» **Work required**
Whenever a line in this data holds the word "lines", report that line in full.

» **Data**
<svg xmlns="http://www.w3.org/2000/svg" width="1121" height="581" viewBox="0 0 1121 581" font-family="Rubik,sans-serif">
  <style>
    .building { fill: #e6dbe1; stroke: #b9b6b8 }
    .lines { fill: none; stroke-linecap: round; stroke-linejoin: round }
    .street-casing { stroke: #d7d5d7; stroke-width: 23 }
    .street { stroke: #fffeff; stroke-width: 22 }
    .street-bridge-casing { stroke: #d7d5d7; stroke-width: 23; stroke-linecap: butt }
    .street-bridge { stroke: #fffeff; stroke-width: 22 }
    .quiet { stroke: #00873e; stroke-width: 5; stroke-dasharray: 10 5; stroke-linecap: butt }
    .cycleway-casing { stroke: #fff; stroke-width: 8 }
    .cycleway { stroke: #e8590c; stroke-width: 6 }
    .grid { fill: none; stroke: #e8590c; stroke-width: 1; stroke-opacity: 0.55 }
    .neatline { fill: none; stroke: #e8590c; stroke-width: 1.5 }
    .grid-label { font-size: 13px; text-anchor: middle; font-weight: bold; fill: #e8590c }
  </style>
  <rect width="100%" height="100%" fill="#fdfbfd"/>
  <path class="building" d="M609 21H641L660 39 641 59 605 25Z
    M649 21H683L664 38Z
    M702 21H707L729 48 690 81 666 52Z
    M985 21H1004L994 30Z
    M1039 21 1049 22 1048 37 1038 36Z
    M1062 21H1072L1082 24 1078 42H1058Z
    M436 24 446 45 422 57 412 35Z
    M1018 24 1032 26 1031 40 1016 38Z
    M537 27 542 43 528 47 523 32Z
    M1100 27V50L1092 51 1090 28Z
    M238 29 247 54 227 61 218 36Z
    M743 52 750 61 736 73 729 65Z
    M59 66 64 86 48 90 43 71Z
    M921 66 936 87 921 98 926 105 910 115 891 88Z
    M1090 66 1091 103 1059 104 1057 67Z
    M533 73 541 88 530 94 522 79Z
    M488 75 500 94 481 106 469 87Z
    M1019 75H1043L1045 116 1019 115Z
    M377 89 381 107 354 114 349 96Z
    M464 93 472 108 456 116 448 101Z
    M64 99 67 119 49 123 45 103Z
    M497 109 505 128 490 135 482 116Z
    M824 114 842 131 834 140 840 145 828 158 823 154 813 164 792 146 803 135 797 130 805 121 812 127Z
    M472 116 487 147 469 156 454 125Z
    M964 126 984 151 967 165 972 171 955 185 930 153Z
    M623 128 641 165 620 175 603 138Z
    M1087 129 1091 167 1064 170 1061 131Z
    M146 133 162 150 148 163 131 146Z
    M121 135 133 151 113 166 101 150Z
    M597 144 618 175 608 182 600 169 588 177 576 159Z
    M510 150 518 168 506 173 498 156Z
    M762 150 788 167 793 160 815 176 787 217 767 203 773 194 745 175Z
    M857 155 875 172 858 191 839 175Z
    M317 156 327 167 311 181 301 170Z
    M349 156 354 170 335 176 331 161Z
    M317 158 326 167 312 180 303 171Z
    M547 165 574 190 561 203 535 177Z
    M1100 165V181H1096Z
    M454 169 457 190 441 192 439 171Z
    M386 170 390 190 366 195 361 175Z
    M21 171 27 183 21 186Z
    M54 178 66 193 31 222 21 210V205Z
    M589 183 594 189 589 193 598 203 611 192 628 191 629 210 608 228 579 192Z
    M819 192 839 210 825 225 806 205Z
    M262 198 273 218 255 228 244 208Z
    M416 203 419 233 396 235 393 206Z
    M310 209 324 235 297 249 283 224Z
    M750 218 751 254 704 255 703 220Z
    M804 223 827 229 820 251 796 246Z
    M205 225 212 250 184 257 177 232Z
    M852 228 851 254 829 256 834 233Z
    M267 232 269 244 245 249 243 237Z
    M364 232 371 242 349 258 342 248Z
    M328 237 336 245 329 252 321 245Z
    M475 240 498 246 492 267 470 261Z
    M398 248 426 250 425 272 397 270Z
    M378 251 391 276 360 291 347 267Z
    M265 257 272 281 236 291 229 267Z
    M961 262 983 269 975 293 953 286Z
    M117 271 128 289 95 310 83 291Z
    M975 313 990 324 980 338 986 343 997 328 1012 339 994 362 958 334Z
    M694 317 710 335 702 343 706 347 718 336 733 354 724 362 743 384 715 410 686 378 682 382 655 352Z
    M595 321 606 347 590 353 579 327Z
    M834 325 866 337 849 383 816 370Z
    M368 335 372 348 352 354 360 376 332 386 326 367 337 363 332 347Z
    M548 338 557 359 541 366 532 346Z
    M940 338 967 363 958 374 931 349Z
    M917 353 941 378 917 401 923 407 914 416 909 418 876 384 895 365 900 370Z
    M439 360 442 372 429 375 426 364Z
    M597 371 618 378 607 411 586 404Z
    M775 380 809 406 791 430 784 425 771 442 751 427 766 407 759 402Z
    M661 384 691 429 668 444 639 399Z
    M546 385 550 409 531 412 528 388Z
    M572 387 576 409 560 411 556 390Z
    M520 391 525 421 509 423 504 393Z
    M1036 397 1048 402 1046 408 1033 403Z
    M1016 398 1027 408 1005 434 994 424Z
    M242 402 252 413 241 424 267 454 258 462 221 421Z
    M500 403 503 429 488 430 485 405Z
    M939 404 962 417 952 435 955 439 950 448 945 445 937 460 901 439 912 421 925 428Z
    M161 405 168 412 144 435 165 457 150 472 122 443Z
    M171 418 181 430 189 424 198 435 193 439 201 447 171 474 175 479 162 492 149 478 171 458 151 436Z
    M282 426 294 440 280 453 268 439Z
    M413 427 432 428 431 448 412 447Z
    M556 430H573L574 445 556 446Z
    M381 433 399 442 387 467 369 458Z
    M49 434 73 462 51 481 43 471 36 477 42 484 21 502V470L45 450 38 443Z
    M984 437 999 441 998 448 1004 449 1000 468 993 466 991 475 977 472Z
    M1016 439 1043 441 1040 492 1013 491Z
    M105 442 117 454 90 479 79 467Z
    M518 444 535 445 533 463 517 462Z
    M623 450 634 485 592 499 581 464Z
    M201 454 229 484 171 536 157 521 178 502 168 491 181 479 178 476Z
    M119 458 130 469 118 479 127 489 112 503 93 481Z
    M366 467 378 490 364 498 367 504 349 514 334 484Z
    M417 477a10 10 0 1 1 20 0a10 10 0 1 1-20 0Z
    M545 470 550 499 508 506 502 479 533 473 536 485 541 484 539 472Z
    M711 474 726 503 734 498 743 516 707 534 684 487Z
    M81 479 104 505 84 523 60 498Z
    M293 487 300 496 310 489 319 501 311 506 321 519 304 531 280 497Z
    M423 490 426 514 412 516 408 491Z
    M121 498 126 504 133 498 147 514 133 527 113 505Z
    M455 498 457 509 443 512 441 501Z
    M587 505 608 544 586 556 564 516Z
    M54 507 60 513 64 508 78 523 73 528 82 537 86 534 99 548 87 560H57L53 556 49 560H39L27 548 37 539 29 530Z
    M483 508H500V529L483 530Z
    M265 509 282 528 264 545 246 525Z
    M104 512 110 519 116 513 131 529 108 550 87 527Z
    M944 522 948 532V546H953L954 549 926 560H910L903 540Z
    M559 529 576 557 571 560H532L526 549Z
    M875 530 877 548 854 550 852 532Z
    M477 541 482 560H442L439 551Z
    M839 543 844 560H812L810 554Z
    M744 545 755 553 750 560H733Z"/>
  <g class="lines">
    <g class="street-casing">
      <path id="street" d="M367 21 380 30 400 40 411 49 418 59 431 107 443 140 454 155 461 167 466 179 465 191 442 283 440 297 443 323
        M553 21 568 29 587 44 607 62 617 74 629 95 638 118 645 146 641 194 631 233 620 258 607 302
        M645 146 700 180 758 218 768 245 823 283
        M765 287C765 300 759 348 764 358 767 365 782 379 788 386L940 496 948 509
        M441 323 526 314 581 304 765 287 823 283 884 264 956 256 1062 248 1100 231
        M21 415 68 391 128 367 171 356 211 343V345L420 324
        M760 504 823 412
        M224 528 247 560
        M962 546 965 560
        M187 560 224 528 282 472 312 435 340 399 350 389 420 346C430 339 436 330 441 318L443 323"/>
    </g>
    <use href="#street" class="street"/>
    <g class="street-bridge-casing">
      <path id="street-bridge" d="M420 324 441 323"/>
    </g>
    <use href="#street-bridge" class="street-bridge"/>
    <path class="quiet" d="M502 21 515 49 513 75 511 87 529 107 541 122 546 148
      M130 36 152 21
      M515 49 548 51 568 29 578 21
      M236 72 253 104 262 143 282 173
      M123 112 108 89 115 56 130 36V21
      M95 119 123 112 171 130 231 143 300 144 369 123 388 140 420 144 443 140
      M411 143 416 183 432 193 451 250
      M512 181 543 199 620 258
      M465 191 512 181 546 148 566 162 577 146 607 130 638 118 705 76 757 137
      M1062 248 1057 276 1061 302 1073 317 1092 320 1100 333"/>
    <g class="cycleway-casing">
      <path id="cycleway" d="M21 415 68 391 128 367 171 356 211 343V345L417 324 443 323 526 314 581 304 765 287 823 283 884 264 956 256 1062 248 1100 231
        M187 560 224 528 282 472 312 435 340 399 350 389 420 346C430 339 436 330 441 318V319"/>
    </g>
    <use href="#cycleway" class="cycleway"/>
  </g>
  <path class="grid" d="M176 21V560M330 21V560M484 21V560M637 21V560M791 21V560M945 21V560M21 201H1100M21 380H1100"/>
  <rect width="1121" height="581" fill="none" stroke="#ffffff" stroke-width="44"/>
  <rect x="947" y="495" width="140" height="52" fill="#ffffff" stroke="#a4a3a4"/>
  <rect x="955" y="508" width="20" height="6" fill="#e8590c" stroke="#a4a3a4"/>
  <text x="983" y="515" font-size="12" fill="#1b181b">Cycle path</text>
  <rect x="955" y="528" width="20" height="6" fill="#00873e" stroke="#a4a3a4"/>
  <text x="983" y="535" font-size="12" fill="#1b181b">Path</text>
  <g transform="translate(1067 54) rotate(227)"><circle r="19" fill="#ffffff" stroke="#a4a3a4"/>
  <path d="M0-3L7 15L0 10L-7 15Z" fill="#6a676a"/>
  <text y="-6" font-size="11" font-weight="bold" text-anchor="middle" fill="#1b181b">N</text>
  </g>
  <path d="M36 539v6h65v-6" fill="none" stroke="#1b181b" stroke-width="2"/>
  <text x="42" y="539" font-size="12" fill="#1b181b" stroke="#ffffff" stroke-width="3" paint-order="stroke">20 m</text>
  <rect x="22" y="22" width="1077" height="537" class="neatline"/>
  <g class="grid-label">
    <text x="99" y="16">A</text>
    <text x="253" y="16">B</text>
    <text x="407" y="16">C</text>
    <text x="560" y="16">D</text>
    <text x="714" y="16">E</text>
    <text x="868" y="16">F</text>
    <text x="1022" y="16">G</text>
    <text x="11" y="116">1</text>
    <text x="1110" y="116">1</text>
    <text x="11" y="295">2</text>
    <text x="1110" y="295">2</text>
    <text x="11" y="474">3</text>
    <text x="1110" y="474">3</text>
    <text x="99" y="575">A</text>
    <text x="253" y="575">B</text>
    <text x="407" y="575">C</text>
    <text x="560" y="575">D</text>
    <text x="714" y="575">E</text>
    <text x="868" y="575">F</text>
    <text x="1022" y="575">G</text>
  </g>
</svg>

» **Reply to the exercise**
    .lines { fill: none; stroke-linecap: round; stroke-linejoin: round }
  <g class="lines">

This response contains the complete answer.